Four, when I saw George W. Bush and Barack Obama having their picture taken in the Oval Office with George H.W. Bush, Bill Clinton and Jimmy Carter, I’m sure I’m not the only person who was reminded how far we’ve fallen from the days when a similar group photo would have included Washington, Jefferson, Adams, Madison and Monroe. By the way, did anyone else notice how much Carter has come to resemble Mr. Magoo?

Five, I recently read about an extremely wealthy man who had never gotten married because he was never certain whether a woman loved him for his money or himself. I never met the guy, but I wanted to call him up and set his mind at ease: “Stop wondering!
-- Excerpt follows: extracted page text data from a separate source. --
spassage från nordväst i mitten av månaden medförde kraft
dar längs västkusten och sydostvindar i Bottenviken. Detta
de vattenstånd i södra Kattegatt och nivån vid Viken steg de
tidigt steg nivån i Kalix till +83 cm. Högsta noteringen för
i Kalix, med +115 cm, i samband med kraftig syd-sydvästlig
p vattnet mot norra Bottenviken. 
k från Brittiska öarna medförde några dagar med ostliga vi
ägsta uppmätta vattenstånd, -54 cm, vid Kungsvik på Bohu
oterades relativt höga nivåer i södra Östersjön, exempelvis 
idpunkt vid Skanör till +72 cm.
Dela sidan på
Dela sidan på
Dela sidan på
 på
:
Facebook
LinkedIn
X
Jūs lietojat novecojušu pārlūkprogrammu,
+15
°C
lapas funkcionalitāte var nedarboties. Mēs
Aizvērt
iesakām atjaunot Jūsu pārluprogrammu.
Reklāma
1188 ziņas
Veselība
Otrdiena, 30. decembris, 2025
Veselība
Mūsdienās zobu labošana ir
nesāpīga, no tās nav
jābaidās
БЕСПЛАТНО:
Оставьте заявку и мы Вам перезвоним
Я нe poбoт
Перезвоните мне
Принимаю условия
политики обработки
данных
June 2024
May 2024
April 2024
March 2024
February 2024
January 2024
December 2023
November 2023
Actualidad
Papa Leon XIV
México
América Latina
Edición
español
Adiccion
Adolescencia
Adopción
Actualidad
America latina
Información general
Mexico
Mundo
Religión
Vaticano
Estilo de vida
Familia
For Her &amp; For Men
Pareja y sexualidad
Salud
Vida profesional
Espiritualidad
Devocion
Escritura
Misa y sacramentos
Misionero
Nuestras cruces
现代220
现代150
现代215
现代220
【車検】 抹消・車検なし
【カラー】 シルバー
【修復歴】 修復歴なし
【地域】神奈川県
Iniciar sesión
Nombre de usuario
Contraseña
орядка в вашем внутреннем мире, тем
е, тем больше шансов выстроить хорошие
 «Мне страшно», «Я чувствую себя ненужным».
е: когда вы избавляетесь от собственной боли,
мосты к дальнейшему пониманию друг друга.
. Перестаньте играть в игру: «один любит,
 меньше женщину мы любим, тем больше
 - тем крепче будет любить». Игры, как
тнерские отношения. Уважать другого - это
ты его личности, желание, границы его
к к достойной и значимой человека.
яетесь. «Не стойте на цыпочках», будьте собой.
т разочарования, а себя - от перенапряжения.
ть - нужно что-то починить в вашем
It’s your money!”

Apparently, very rich people are often worried about this very thing. I thought about taking out an ad in Forbes or Fortune offering my services. Wealthy people could phone me at any hour of the day or night, and I’d say, “You are your money. Do you think Brad Pitt lies awake wondering if women chase him because of his looks or his sense of humor? You use what you’ve got. Besides, if it’s really tearing you up, I have a solution. Give away all your dough. But don’t come whining to me when your trophy wife dumps you and you can’t scrounge up a date for Saturday night.”

And, finally, I was delighted to read that Marian Robinson, Barack Obama’s mother-in-law, is coming to live in the White House. The story is that it’s only going to be for a short time, until everybody is settled in. But if I were Barack, I wouldn’t count on it. Once Mrs. Robinson gets a taste of room service and those fancy state dinners with dignitaries and movie stars, I don’t see her rushing back to Chicago. Speaking as a conservative who was not looking forward to an Obama administration, but who had loved “Amos ‘n’ Andy,” the possibility that this could lead to some of the hilarious hijinks that used to revolve around the Kingfish, Sapphire and Sapphire’s mama, makes me think that the next four years may not be as gloomy as I’d feared.